For a lesbian, gay, or bisexual youth, “coming out” is an extremely stressful, though important event that can result in improved self-esteem, social-support, and psychological adjustment.

However, a recent study found that the reactions to such a disclosure have a lot to do with the risk of those youths abusing alcohol and drugs.

Social rejection and drug abuse among gay youth

The results revealed that the more rejecting reactions a youth receives, the more likely they are to engage in drug abuse including alcohol, cigarette, and marijuana use. This was true even after researchers controlled for a number of other important variables like emotional distress and demographics (race, ethnicity, education, socioeconomic status, etc.).

This makes a lot of sense. After finally deciding to go through with such a monumental disclosure, harsh rejections likely cause some serious damage to a youth’s self-esteem, making escape by drugs an attractive option. Although coming out can eventually lead to increased self-esteem even for this youth, the road there is not an easy one.
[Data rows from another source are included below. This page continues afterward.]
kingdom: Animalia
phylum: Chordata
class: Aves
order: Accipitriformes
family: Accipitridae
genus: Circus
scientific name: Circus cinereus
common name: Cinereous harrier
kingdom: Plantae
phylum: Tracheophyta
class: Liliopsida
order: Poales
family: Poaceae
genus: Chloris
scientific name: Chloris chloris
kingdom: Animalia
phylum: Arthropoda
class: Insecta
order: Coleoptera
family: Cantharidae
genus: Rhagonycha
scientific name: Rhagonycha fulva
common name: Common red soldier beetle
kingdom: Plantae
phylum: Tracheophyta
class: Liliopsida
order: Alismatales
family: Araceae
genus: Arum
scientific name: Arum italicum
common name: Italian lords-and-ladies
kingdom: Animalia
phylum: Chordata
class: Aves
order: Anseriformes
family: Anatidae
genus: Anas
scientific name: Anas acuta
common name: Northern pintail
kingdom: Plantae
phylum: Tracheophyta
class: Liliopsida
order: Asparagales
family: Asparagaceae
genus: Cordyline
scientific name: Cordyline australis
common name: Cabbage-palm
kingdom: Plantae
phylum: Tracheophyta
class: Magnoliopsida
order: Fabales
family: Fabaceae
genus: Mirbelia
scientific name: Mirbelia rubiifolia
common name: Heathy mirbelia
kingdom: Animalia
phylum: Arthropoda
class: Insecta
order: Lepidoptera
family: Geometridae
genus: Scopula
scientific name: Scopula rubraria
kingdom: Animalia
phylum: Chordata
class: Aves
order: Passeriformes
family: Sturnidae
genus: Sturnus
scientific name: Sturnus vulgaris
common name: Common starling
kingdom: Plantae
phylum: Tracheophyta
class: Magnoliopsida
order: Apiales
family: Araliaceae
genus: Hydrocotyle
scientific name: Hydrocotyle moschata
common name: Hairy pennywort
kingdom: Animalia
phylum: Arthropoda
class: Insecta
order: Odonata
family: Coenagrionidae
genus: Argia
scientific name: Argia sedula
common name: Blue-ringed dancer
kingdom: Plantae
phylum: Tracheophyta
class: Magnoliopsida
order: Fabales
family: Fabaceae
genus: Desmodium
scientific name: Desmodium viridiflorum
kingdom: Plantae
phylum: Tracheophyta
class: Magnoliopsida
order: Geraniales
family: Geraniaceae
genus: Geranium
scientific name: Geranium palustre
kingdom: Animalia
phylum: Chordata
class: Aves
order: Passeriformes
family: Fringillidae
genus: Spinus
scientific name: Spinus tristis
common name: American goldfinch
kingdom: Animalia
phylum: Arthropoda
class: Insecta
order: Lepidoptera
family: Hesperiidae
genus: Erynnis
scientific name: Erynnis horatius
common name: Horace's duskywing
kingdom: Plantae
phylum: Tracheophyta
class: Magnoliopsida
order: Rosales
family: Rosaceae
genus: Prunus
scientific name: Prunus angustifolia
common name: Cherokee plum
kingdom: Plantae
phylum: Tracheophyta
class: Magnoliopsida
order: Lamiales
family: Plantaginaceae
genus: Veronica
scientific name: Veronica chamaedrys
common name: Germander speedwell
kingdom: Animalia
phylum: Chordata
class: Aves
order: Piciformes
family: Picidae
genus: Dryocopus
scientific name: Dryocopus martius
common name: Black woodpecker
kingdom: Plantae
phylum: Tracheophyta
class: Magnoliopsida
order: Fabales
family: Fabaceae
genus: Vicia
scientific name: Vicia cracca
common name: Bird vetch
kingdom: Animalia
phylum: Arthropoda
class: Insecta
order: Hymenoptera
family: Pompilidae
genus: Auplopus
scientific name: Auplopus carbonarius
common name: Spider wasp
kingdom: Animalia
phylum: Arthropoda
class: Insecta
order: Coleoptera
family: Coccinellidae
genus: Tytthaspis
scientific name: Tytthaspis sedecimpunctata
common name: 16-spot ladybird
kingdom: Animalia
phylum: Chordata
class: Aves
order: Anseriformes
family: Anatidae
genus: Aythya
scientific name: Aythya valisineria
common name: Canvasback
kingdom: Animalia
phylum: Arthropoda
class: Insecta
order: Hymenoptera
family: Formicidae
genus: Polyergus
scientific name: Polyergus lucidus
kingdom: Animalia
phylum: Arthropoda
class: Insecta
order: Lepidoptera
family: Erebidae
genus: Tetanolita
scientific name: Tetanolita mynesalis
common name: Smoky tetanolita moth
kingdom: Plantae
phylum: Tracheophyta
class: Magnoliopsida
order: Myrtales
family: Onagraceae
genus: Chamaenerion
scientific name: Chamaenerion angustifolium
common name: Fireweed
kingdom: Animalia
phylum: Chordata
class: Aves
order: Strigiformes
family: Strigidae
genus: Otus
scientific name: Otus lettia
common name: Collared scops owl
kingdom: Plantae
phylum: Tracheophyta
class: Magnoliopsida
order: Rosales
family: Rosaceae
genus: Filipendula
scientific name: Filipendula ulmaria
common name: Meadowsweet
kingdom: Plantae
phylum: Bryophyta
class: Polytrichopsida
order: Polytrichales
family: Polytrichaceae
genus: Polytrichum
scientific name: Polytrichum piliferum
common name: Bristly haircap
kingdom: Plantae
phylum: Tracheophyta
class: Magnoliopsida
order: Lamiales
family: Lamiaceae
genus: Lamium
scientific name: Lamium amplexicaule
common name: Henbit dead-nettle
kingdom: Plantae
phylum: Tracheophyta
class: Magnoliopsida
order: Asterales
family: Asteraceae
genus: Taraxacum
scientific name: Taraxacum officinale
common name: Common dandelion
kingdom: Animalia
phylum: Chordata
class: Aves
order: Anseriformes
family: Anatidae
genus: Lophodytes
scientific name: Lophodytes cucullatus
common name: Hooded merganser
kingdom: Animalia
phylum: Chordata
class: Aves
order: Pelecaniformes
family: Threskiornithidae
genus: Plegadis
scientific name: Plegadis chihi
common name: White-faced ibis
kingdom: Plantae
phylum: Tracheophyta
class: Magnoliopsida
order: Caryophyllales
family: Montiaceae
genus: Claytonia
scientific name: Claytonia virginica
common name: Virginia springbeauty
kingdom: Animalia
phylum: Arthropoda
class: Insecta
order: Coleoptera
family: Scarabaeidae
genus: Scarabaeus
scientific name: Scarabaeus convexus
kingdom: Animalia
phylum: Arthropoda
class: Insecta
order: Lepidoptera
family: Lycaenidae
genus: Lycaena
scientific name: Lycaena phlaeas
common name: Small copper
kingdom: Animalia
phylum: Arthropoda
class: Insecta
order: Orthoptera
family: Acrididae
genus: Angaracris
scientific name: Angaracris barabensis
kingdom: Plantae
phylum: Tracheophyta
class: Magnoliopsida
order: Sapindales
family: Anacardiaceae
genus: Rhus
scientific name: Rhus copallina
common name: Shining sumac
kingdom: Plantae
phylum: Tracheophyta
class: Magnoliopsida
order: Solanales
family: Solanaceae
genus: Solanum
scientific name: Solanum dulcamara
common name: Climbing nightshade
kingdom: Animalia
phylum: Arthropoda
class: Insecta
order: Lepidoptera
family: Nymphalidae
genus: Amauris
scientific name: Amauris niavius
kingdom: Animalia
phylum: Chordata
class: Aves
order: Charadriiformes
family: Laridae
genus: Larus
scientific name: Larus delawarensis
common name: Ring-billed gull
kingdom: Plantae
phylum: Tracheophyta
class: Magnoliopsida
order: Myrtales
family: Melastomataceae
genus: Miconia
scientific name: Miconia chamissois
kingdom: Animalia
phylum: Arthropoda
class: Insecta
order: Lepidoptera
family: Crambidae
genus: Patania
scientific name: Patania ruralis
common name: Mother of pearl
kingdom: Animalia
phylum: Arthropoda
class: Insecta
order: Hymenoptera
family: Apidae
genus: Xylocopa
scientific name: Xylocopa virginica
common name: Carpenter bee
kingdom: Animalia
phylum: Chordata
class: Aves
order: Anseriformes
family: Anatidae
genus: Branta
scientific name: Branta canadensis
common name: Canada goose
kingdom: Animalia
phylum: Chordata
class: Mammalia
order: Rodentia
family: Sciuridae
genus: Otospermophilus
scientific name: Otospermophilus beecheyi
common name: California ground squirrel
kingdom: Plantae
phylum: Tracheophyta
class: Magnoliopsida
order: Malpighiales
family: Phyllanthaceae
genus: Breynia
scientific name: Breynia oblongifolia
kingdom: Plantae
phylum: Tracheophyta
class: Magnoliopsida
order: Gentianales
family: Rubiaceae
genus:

The good news was that accepting reactions seemed to protect youths from the harmful effects of being rejected – Social support helps!

The researchers suggested that drug abuse prevention attempts with LGBT youths address the impact of rejecting reactions to sexual-orientation disclosure directly in order to hopefully reduce their negative impact.

Here’s a video about the difficulties of coming out in high-school:

Reference:

Rosario, Schrimshaw, & Hunter (2009). Disclosure of sexual orientation and subsequent substance use and abuse among lesbian, gay, and bisexual youths: Critical role of disclosure reactions. Psychology of Addictive Behaviors, 23, 175-184.